Required action >> Every line below that holds the string "synchronization" must be copied.
Information supplied section start
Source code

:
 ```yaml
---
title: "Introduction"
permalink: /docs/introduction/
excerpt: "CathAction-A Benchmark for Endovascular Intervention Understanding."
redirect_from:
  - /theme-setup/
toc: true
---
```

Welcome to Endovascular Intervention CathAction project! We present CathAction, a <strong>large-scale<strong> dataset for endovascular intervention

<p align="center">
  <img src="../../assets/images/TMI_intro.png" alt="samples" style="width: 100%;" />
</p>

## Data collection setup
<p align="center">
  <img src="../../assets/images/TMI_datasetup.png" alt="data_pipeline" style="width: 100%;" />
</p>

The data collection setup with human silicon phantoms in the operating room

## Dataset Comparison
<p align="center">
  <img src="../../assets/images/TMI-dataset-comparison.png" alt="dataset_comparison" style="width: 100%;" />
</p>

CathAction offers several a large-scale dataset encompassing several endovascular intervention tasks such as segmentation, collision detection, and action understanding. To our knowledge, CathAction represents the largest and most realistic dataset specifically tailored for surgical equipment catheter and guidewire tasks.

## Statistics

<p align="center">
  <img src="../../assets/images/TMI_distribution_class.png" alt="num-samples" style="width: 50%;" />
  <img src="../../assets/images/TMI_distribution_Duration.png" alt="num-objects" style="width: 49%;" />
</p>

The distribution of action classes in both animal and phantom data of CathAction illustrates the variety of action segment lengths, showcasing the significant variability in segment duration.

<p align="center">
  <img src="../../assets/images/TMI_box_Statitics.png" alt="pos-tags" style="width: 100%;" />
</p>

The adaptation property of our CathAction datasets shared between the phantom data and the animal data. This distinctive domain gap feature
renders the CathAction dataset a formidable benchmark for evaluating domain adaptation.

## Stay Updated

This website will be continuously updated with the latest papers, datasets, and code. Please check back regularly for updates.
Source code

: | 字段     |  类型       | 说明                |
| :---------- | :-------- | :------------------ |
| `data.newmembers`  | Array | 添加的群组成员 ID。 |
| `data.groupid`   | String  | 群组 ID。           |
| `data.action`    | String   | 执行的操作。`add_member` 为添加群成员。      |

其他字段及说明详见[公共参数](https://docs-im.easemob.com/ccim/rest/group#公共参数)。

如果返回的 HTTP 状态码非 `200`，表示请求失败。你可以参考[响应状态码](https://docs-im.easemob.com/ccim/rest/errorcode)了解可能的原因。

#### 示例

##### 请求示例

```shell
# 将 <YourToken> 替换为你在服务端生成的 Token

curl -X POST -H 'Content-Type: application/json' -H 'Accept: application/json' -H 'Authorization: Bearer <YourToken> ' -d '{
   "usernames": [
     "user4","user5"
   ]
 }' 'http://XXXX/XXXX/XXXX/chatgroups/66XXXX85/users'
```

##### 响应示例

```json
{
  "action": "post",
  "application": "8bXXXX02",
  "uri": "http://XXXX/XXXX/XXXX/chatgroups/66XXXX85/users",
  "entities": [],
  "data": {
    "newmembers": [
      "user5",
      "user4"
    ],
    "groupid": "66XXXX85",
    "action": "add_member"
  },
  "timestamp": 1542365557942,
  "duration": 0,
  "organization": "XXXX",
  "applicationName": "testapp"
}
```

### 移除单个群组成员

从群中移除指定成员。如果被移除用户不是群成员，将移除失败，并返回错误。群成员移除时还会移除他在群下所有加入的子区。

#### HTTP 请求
Information supplied section end
Information supplied section start
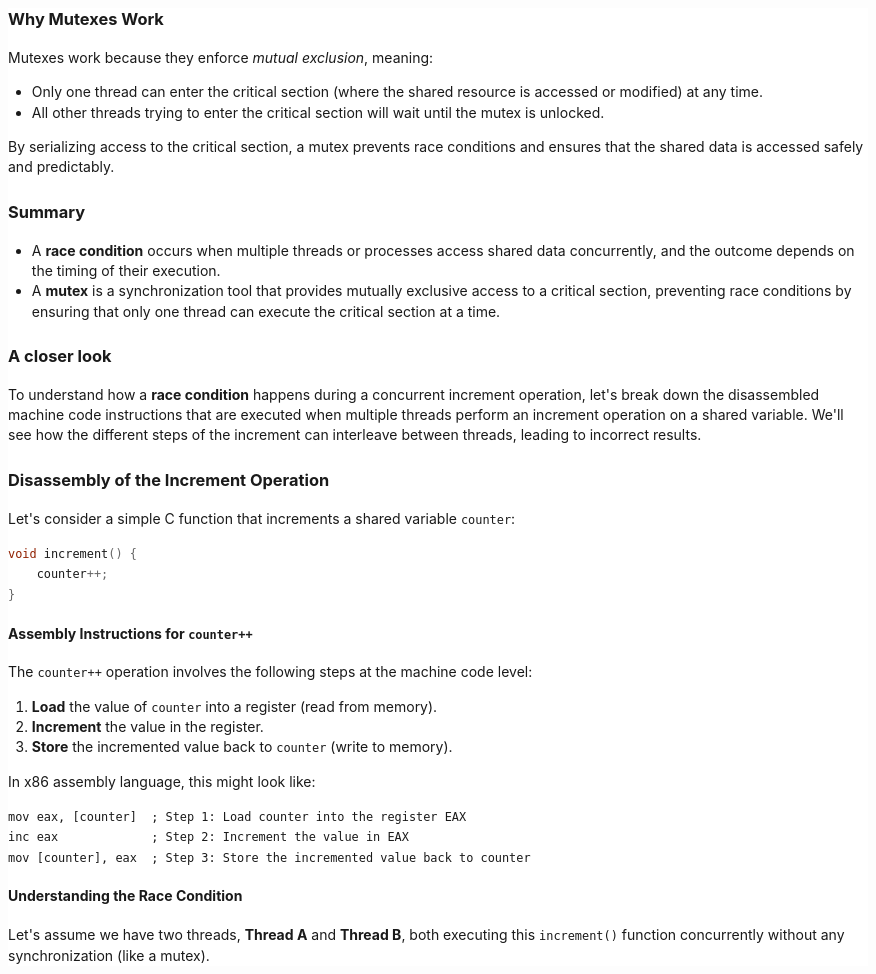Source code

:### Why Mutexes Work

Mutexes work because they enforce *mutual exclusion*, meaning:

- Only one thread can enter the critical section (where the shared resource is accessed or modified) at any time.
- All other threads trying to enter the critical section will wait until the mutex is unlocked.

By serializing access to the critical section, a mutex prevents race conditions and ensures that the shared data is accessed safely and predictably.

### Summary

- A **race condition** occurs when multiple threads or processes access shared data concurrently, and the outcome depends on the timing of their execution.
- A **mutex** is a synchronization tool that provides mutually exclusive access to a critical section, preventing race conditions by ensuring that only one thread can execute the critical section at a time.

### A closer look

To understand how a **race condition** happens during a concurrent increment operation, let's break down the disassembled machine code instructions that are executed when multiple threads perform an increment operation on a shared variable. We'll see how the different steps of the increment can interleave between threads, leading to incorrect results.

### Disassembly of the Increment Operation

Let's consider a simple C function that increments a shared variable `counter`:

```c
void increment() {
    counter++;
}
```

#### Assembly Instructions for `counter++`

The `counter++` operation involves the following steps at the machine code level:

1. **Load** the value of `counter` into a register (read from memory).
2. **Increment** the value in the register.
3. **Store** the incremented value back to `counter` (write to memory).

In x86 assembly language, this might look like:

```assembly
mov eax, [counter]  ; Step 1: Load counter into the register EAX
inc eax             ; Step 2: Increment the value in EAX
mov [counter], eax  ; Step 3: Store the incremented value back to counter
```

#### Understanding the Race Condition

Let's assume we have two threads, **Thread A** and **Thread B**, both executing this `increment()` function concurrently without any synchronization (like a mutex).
Information supplied section end
Reply >>
- A **mutex** is a synchronization tool that provides mutually exclusive access to a critical section, preventing race conditions by ensuring that only one thread can execute the critical section at a time.
Let's assume we have two threads, **Thread A** and **Thread B**, both executing this `increment()` function concurrently without any synchronization (like a mutex).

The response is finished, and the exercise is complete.